Mom ties church "untruths" to lesbian daughter's death
The mother of a 29-year-old lesbian who committed suicide nearly a decade ago told a gathering of gays and their friends and family members...
Seattle Times staff reporter
The mother of a 29-year-old lesbian who committed suicide nearly a decade ago told a gathering of gays and their friends and family members yesterday that her daughter died because of the "untruths taught by the church."
A few of the 75 of so people gathered at Newport Presbyterian Church in Bellevue wiped away tears as Mary Lou Wallner talked about Anna's death in 1997, about the guilt she felt and how the circumstances have changed her life.
Wallner, who lives just outside Little Rock, Ark., explained she was raised in a conservative Christian home, and that was how she had raised her daughter. When Anna came out as a lesbian in 1988, Wallner was not prepared to accept it.
"I committed a hate crime," she said, recalling a comment she once made. "I didn't love my daughter unconditionally."
Wallner and her husband, Bob, Anna's stepfather, were featured speakers at yesterday's Love Welcomes All conference sponsored by Parents, Families and Friends of Lesbians and Gays (PFLAG). It was held in response to a conference last month that promoted the idea that homosexuality is preventable and treatable.
That June 25 event, sponsored by James Dobson's evangelical Christian organization, Focus on the Family, drew about 1,200 people.
Yesterday's daylong conference included a panel discussion that explored science and research about homosexuality and gave attendees a chance to chat with presenters.

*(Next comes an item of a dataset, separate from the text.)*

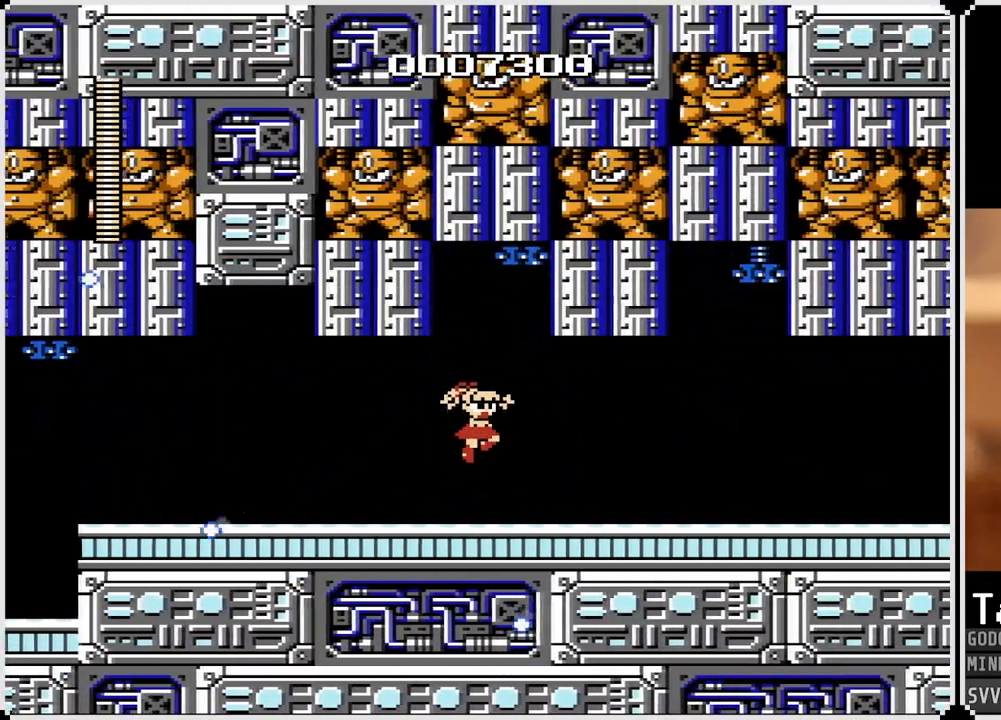
{"buttons": ["DPAD_RIGHT"], "left_stick": "center", "right_stick": "center", "events": []}
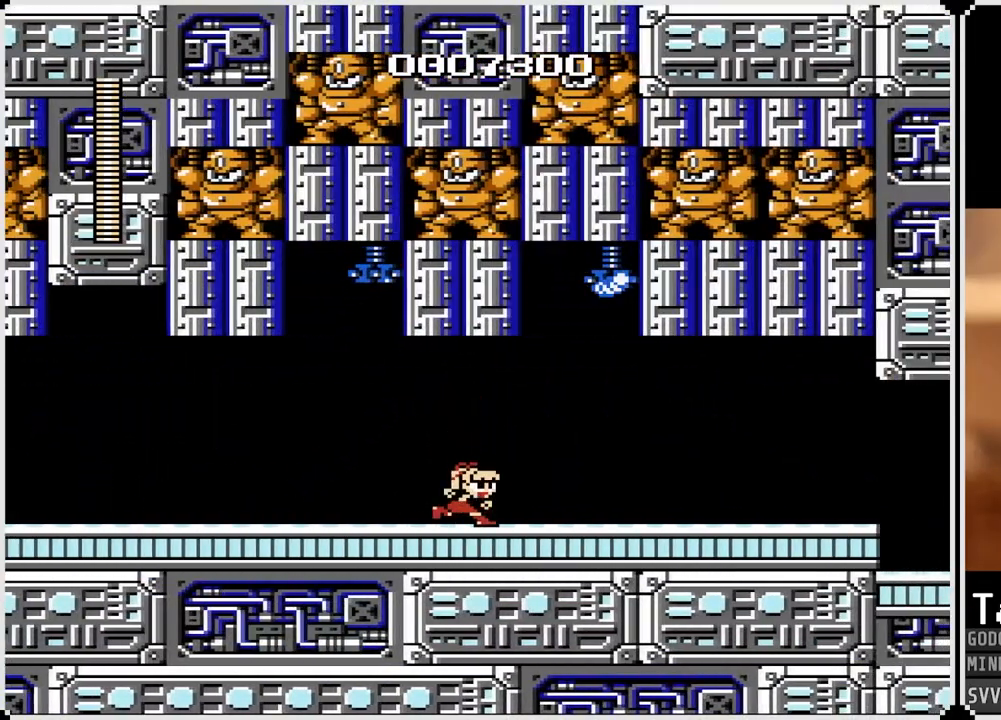
{"buttons": [], "left_stick": "center", "right_stick": "center", "events": [[83, "DPAD_RIGHT", "up"]]}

Patrick Chapman, an anthropology instructor at South Puget Sound Community College, challenged published reports about homosexuals' ability to change, saying that "over 99 percent of those who attempt reparative therapy to change their sexual orientation have failed."
"There's scientific evidence that homosexuality is inborn and immutable — with a few exceptions explained by psychosocial theories," he said.
Kirsten McArdle, of Redmond, whose previously married sister came out to the family recently, said she attended the conference to better understand the difficult issues confronting her family.
"My parents are pretty open-minded, but I want to help them better understand this," she said.
"My dad characterized it as a phase, that she was rebelling. I believe it's part of who she is."
McArdle said although she had a lot of gay and lesbian friends before her sister came out, "I had a hard time understanding how someone who had been with men could then suddenly find out she's gay."
During her gripping half-hour presentation, Wallner told the group about the painful telephone call from her ex-husband the night their daughter died and her long and painful path to spiritual acceptance.
With her husband, she created an organization called To Educate About the Consequences of Homophobia (TEACH), to allow her to spread the story about her daughter.
The Bible, she warned the group, "must be taken as a whole, with considerations for the cultural realities of the day.
"Homosexuality is not a choice. Who would choose to adopt a gay lifestyle?"